As the Internet intensifies mortgage rate competition, it seems like more brokers are competing on price than ever before. In turn, more brokers are using their commissions to buy down interest rates.

This is exactly what you don’t want to hear if you’re a brokerage firm executive who relies on percentage-based splits/royalties. Increased use of buydowns is directly threatening the revenue stream of those firms.

That’s why it was interesting to hear of an approach being tried by one particular brokerage company (which can’t be named, unfortunately). Theirs is an approach that reflects the times, but one that also has repercussions for agents’ earnings.

As those in our business are well aware, many brokerages, broker networks and broker franchisors take a percentage of their agents’ revenue. That “split” to the house can be 5%, 10%, 15% or more. The problem is, if an agent gives up half their commission to buy down a rate, a firm with a percentage royalty model sees their revenue cut 50%.

That said, the one crafty firm mentioned above has what it thinks is a solution. It has re-written some of its broker contracts so that its cut is based on “standard commissions.” In other words, the percentage split is calculated on the commission the agent would have received if he/she had not bought down the client’s interest rate.

The ramifications for agents who sign such contracts are clear.

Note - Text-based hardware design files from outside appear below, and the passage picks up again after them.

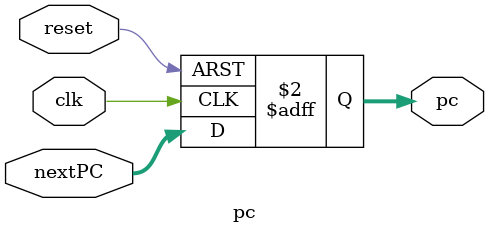
<source format=v>
module pc (
    input wire clk,          // Sinal de clock
    input wire reset,        // Reset assíncrono
    input wire [31:0] nextPC, // Próximo valor do PC
    output reg [31:0] pc     // Valor atual do PC
);

    always @(posedge clk or posedge reset) begin
        if (reset) 
            pc <= 32'b0; // Reinicia o PC para 0 no reset
        else 
            pc <= nextPC; // Atualiza o PC com o próximo valor
    end

endmodule

</source>
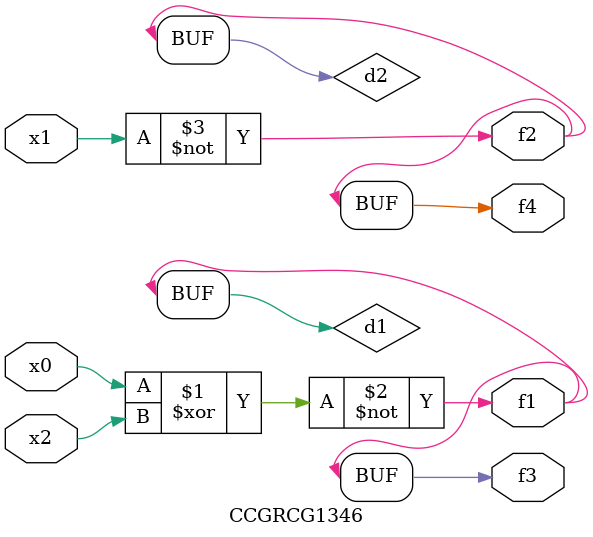
<source format=v>
module CCGRCG1346(
	input x0, x1, x2,
	output f1, f2, f3, f4
);

	wire d1, d2, d3;

	xnor (d1, x0, x2);
	nand (d2, x1);
	nor (d3, x1, x2);
	assign f1 = d1;
	assign f2 = d2;
	assign f3 = d1;
	assign f4 = d2;
endmodule

</source>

If, for example, a normal commission is $1,000 but the agent’s actual commission (after buydown) is only $500, he or she is stung twice. Not only does that agent earn less absolute revenue, they also shovel a significantly greater percentage of their income to the house.

This begs the question: will more brokerages implement this model?

If they try to, it may be at their own peril. Most successful agents won’t stand for lower compensation and higher-effective splits. Brokerage firms who attempt to base their splits on non-bought-down rates will inevitably lose good agents. For those brokers focused on minimizing overhead, the flat-fee broker organizations—like Meridian Financial, Axiom, VERICO and RMA—may seem like especially appealing alternatives.

With the trend in buydowns, percentage split-based firms are sailing into stormy seas. It may be safer to get lean, charge a la carte for certain agent services and technology, and diversify their revenue, versus making their situation worse by charging splits on income that agents never receive.